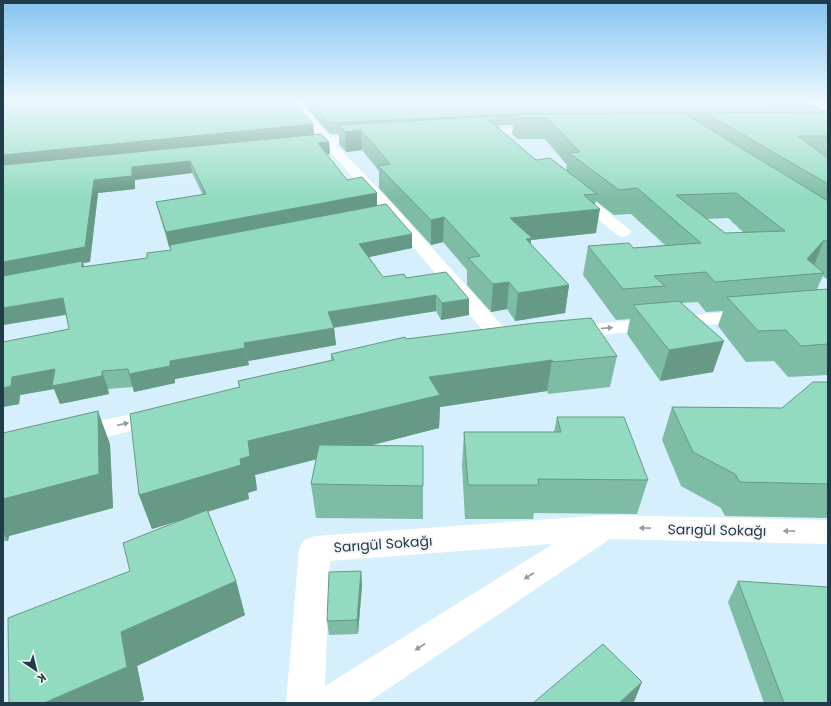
<svg xmlns="http://www.w3.org/2000/svg" width="831" height="706" font-family="Poppins,sans-serif">
	<style>
		.lines { fill: none; stroke-linecap: round; stroke-linejoin: round }
		.minor { fill: #fff; fill-rule: evenodd }
		.tertiary { fill: #fff; fill-rule: evenodd }
		.wall { fill: #7ebca5; fill-rule: evenodd }
		.shaded-wall { fill: #669986 }
		.building { fill: #92dbc0; stroke: #669986; fill-rule: evenodd }
		.oneway { fill: #909ea4 }
		.labels { text-anchor: middle; dominant-baseline: central; stroke-width: 4; stroke-linejoin: round; paint-order: stroke }
		.near-street-label { font-size: 14px; fill: #203c49; stroke: #f7f7f7 }
	</style>
	<rect width="100%" height="100%" fill="#d5effc"/>
	<g class="lines">
		<g class="minor">
			<polygon points="288,100 298,100 330,137 373,135 375,138 369,142 336,144 396,208 509,333 512,338 509,343 501,344 493,343 386,214 324,145 294,146 292,143 294,140 318,138"/>
			<polygon points="543,127 549,130 547,132 471,135 465,132 471,129"/>
			<polygon points="576,190 581,191 629,229 631,232 629,235 623,237 617,235 571,197 569,194 571,191"/>
			<polygon points="750,310 757,312 760,316 757,320 569,338 562,336 558,332 562,328 569,326"/>
			<polygon points="160,408 169,410 172,416 169,422 76,444 67,441 63,435 67,429 76,426"/>
			<path d="M605,515l223,5v24l-218,-5 -243,164h-81l13,-154 5,-9 11,-4zM553,544l-228,142 5,-125z"/>
		</g>
		<polygon class="tertiary" points="802,100 814,100 828,106 828,113"/>
	</g>
	<g class="wall">
		<path d="M3,100l310,24 1,11 15,7 1,12h-3l20,26 30,25 35,43 -43,9 14,20 23,1 63,21v16l-28,5 -5,-9 -102,17 2,17 -88,16 1,4 -74,14v4l-41,9 -1,-5 -25,2 1,5 -49,10 -6,-15 -34,6 -1,9 -16,3v-65l66,-13 -3,-14 -63,10zM192,173l11,22 -47,7 4,14 9,31h1l1,3 -24,8 -63,9 -1,-4 7,-1 8,-69 37,-4v-9z"/>
		<path d="M300,100h502l24,12h2v168l-5,-4 -6,13h11v86l-40,2 -14,-16 -28,1 -28,-36 5,-15 -17,1 -8,-10 -16,1 31,69 -53,9 -33,-47 3,-15 -14,1 -33,-45 5,-29 45,2 32,-3 -34,-31 -17,1 -18,-14 -1,3 1,29 -65,7v4l38,41 -4,28 -50,8 -8,-12 -16,3 -24,-27v-15l-24,-28 -12,3 -52,-57v-17l-17,-21 -16,2 -7,-8v-10h-9zM499,125h14l-1,9 6,5h27l22,26 -1,6 -30,-11 -37,-31zM728,218l16,15h-19l-18,-14z"/>
		<polygon points="406,339 617,356 610,387 548,394 547,391 440,407 439,428 368,446 423,446 423,519 316,518 311,484 316,459 255,475 257,490 248,493 249,499 208,511 236,581 245,615 137,666 144,700 136,703 9,703 130,571 181,520 152,529 139,495 239,387 238,381 331,360 331,354"/>
		<polygon points="828,382 828,518 725,516 721,508 681,486 662,440 672,407 782,408"/>
		<polygon points="557,417 648,480 637,514 534,513 533,519 465,519 462,465 464,432 554,432"/>
		<polygon points="3,433 110,444 113,508 9,536 8,541 3,541"/>
		<polygon points="361,571 362,585 358,634 329,635 327,621"/>
		<polygon points="738,581 828,703 764,703 728,602"/>
	</g>
	<g class="shaded-wall">
		<polygon points="313,124 314,136 3,168 3,155"/>
		<polygon points="361,130 362,150 346,152 345,132"/>
		<polygon points="329,142 330,154 319,155 318,143"/>
		<polygon points="190,161 192,173 135,180 135,189 98,193 90,262 83,263 88,277 3,278 3,262 94,180 132,167"/>
		<polygon points="377,193 377,207 169,247 166,232"/>
		<polygon points="600,209 596,233 531,240 529,263 510,218"/>
		<polygon points="444,217 443,242 431,245 431,220"/>
		<polygon points="412,234 412,248 360,259 359,244"/>
		<polygon points="824,240 813,268 807,259"/>
		<polygon points="509,282 507,309 491,312 493,284"/>
		<polygon points="569,285 565,313 515,321 518,293"/>
		<polygon points="436,295 436,311 330,328 328,312"/>
		<polygon points="63,298 69,314 3,325 3,308"/>
		<polygon points="469,299 469,315 441,320 442,303"/>
		<polygon points="334,328 336,345 248,361 244,343"/>
		<polygon points="724,341 713,372 660,381 669,350"/>
		<polygon points="245,348 249,365 175,379 175,383 134,392 129,374 170,361"/>
		<polygon points="552,360 547,391 440,407 439,428 255,475 257,490 248,493 249,499 152,529 139,495 240,459 248,441 429,377"/>
		<polygon points="55,369 102,371 108,389 109,394 60,404 54,389 20,395 19,404 3,407 3,388 12,377"/>
		<polygon points="98,411 110,444 113,508 9,536 8,541 3,532 3,499"/>
		<polygon points="361,571 362,585 358,634 357,620"/>
		<polygon points="236,581 245,615 137,666 144,700 136,703 44,703 121,632"/>
		<polygon points="642,682 634,702 632,703 619,703"/>
	</g>
	<g class="building">
		<polygon points="3,100 293,100 313,124 3,155"/>
		<polygon points="308,100 802,100 826,112 706,113 684,113 514,114 498,115 329,123"/>
		<polygon points="828,112 828,136 798,136 828,158 828,184 706,113"/>
		<path d="M684,113l144,88v41l-4,-2 -17,19 17,14 -109,9 -9,-10 -52,4 11,10 -42,3 -35,-43 41,-3 4,5 68,-5 -64,-55 -18,2 -50,-37 11,-1 -33,-34h-27l-6,-4zM736,193l49,38 -60,2 -49,-38z"/>
		<polygon points="495,116 500,120 489,120 536,160 550,158 597,194 584,195 600,209 510,218 532,238 526,239 569,285 518,293 509,282 493,284 468,258 480,256 444,217 431,220 378,166 390,164 361,130 345,132 338,125"/>
		<polygon points="321,134 329,142 318,143 347,180 362,177 377,193 166,232 156,202 206,194 190,161 132,167 132,176 94,180 85,247 3,262 3,165"/>
		<polygon points="386,204 412,234 359,244 383,277 404,274 406,278 446,272 469,299 442,303 436,295 328,312 334,328 244,343 245,348 170,361 170,366 129,374 128,369 102,371 102,376 52,386 55,369 12,377 11,386 3,388 3,342 69,329 63,298 3,308 3,276 82,261 82,267 147,258 147,253 171,250 170,245"/>
		<polygon points="828,289 828,344 801,346 786,330 758,331 727,297"/>
		<polygon points="679,301 724,341 669,350 633,305"/>
		<polygon points="591,318 617,356 553,362 552,360 429,377 440,395 248,441 250,456 240,459 241,465 139,495 130,414 240,387 238,381 334,360 331,354 405,337 406,339 535,323"/>
		<polygon points="813,382 828,382 828,484 740,482 735,474 693,452 672,407 782,408"/>
		<polygon points="98,411 99,474 3,499 3,433"/>
		<polygon points="557,417 624,417 648,480 538,479 539,485 468,485 464,432 561,432"/>
		<polygon points="319,445 423,446 423,486 311,484"/>
		<polygon points="207,510 236,581 121,632 127,667 44,703 9,703 8,618 130,571 123,543"/>
		<polygon points="361,571 357,620 327,621 329,572"/>
		<polygon points="738,581 828,587 828,703 784,703"/>
		<polygon points="603,644 642,682 619,703 533,703"/>
	</g>
	<defs><path id="oneway-solid" d="M-6-.8H1V-3.2L6.5 0L1 3.2V.8H-6Z"/></defs>
	<g class="oneway">
		<use href="#oneway-solid" transform="translate(607 328) rotate(-5)"/>
		<use href="#oneway-solid" transform="translate(123 424) rotate(-13)"/>
		<use href="#oneway-solid" transform="translate(645 528) rotate(-179)"/>
		<use href="#oneway-solid" transform="translate(789 531) rotate(-179)"/>
		<use href="#oneway-solid" transform="translate(529 576) rotate(147)"/>
		<use href="#oneway-solid" transform="translate(420 647) rotate(147)"/>
	</g>
	<linearGradient id="sky" x2="0" y2="1"><stop stop-color="#84c3f0"/><stop offset="0.51" stop-color="#ecf8fe"/><stop offset="1" stop-color="#ecf8fe" stop-opacity="0"/></linearGradient>
	<rect width="831" height="198" fill="url(#sky)"/>
	<g class="labels">
		<g class="near-street-label">
			<text transform="translate(717 530) rotate(1)">Sarıgül Sokağı</text>
			<text transform="translate(383 544) rotate(-4)">Sarıgül Sokağı</text>
		</g>
	</g>
	<rect width="831" height="706" fill="none" stroke="#203c49" stroke-width="8"/>
	<g transform="translate(36 670) rotate(145)" stroke="#f7f7f7" stroke-width="3" paint-order="stroke">
	<path d="M0-3L7 15L0 10L-7 15Z" fill="#203c49"/>
	<text y="-6" font-size="11" font-weight="bold" text-anchor="middle" fill="#203c49">K</text>
	</g>
</svg>
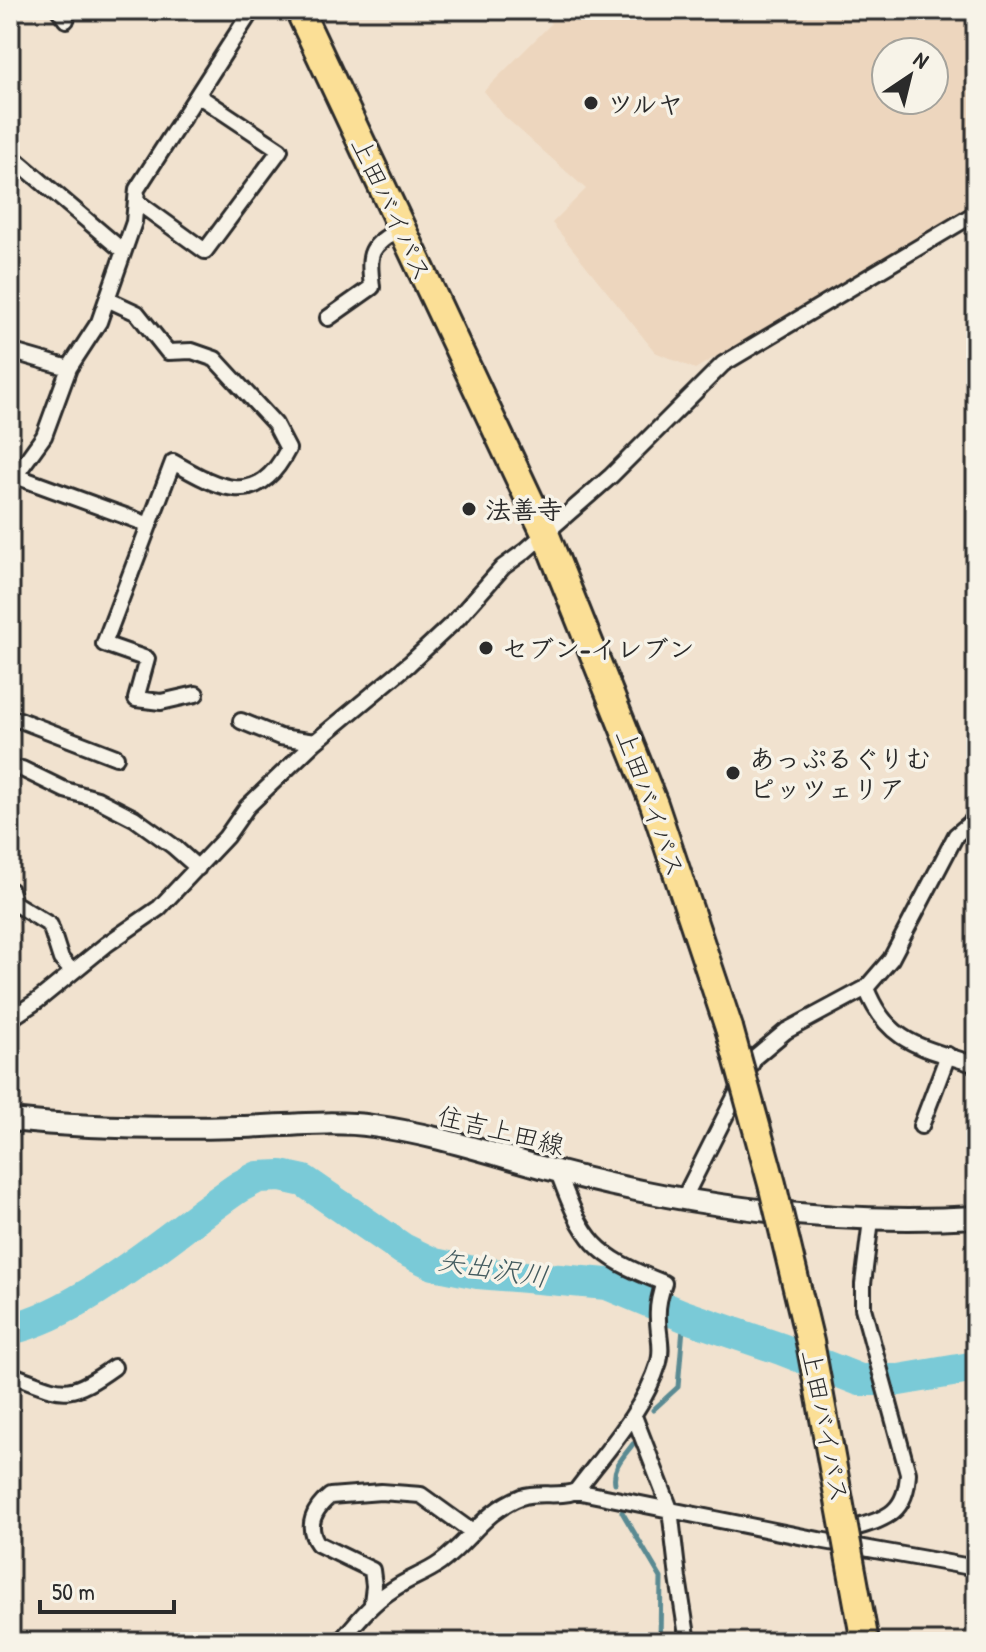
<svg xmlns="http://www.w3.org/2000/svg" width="986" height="1652" font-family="'Patrick Hand','Klee One',sans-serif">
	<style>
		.built { fill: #edd6be; fill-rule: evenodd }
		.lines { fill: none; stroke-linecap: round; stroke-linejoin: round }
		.stream { stroke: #5a8a92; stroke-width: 5 }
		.river { stroke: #7acad7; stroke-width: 32 }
		.street-casing { stroke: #2b2b2b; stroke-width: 20 }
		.secondary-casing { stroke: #2b2b2b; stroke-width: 26 }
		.highway-casing { stroke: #2b2b2b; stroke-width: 32 }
		.street { stroke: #f7f3e8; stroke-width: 14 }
		.secondary { stroke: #f7f3e8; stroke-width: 20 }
		.highway { stroke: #fbdf96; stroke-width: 26 }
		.highway-bridge-casing { stroke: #2b2b2b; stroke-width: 32; stroke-linecap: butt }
		.highway-bridge { stroke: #fbdf96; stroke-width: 26 }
		.poi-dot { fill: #2b2b2b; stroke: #f7f3e8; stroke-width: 3 }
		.labels { text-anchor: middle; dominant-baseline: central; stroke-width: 7; stroke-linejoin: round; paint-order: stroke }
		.poi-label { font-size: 26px; font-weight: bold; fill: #2b2b2b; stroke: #f7f3e8; text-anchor: start }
		.street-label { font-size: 26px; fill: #2b2b2b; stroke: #f7f3e8 }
		.water-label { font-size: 28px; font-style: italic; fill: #435b5f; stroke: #f7f3e8 }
	</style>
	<rect width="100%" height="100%" fill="#f1e2cf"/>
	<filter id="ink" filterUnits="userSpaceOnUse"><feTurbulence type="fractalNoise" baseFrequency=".0125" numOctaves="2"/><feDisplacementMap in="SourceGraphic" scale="16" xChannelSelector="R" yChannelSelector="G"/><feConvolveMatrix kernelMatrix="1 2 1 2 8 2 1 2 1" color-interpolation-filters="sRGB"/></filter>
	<g filter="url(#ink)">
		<path class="built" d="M 542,10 L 976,10 L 976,203 L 695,369 L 655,352 L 552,223 L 586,189 L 504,116 L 484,91 L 551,24 ZM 886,52 L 934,52 L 934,100 L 886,100 Z"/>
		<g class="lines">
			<path class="stream" d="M 653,1410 L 678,1387 L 684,1316
				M 615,1483 C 612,1467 624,1456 633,1444
				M 622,1512 L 661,1578 L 660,1642"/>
			<path class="river" d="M 10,1329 C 87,1311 172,1232 239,1187 L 258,1177 L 281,1176 L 304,1181 L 403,1249 L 434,1264 L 478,1273 L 607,1284 L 684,1316 L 781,1349 L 860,1380 L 899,1380 L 976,1367"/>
			<defs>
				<path id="street" d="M 59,10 L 66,20
					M 10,163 L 16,160 L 123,251
					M 136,201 L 205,251 L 280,150 L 199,96
					M 109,300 L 137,313 L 168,352 L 192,351 L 215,359 L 275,424 L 288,449 C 257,510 219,488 173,462 L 104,644 L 147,659 L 136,699 L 161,702 L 196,694
					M 328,318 L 372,287 C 368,251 369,247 401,228
					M 10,351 L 69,368
					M 10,474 L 147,524
					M 10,483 L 44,436 L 69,368 L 99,322 L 134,222 L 137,189 L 252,10
					M 10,720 L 20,720 L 116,757
					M 241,721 L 280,737 L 315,742
					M 22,769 L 65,790 L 97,799 L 134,818 L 173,846 L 198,868
					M 10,890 L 14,903 L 50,925 L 61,959 L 72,971
					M 866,988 C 888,1045 923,1047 976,1065
					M 10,1019 L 37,1001 L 107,944 L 159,908 L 226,837 L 247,807 L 315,742 L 409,664 L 457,619 L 503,567 L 525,551 L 611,476 L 723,364 L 976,213
					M 921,1126 L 948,1055
					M 558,1172 C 584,1242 593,1255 664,1283 C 660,1294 657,1307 658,1319 C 658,1334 663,1347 659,1362 C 644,1411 606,1451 576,1491
					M 684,1198 L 755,1057 L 786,1031 L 866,988 L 891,959 L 956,835 L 976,818
					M 10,1374 C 63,1393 65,1402 114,1367
					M 634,1416 L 670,1509 L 678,1578 L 688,1642
					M 842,1532 C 880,1519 906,1519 908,1473 L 863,1308 L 863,1284 L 871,1220
					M 372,1603 L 374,1586 L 372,1570 L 318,1544 C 305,1526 314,1509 330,1496 L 381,1492 L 421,1495 L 471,1531
					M 340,1642 C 356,1623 370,1604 392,1590 C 407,1579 425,1574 440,1563 C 470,1541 484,1511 521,1497 C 539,1491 559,1498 576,1491 L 819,1540 L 976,1568"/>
				<path id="secondary" d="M 10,1120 C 86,1128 164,1129 240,1127 C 282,1126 332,1120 373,1126 C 435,1134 495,1155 556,1171 C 692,1207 835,1225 976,1217"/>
				<path id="highway" d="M 299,10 L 545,533 L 654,804 L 729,1028"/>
			</defs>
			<use href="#street" class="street-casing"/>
			<use href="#secondary" class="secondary-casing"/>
			<use href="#highway" class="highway-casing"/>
			<use href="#street" class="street"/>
			<use href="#secondary" class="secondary"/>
			<use href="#highway" class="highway"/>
			<defs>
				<path id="highway-bridge" d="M 729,1028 L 772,1184 L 810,1342 L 865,1642"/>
			</defs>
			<use href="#highway-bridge" class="highway-bridge-casing"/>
			<use href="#highway-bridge" class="highway-bridge"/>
		</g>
	</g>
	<g class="poi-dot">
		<circle cx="591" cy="103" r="8"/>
		<circle cx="469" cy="509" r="8"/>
		<circle cx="486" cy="648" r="8"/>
		<circle cx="733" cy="773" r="8"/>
	</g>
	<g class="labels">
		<g class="poi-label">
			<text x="607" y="103">ツルヤ</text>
			<text x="485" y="509">法善寺</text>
			<text x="502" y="648">セブン-イレブン</text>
			<text x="749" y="758">あっぷるぐりむ<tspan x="749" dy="30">ピッツェリア</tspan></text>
		</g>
		<g class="street-label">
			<text transform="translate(392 209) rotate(65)">上田バイパス</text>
			<text transform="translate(651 803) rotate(70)">上田バイパス</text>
			<text transform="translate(501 1130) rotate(14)">住吉上田線</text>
			<text transform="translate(826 1426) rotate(79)">上田バイパス</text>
		</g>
		<g class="water-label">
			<text transform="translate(493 1268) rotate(9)">矢出沢川</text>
		</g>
	</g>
	<rect width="986" height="1652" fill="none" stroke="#f7f3e8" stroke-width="40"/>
	<rect x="20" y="20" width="946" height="1612" fill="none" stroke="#2b2b2b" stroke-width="3" filter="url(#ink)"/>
	<g transform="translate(910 76) rotate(35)"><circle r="38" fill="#f7f3e8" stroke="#a5a39c" stroke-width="2"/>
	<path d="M0-6L14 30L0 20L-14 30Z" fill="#2b2b2b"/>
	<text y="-12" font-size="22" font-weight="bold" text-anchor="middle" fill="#2b2b2b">N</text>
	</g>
	<path d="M40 1600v12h134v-12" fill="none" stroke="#2b2b2b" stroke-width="4"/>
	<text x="52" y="1600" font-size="24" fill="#2b2b2b" stroke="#f7f3e8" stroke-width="6" paint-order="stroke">50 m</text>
</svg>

****************************************

The problem:
Set down, from the entries above, exactly the lines from the one with "#5a8a92; stroke-width: 5" up to and including the one with "#2b2b2b; stroke-width: 26", and no other lines.

Exercise response:
		.stream { stroke: #5a8a92; stroke-width: 5 }
		.river { stroke: #7acad7; stroke-width: 32 }
		.street-casing { stroke: #2b2b2b; stroke-width: 20 }
		.secondary-casing { stroke: #2b2b2b; stroke-width: 26 }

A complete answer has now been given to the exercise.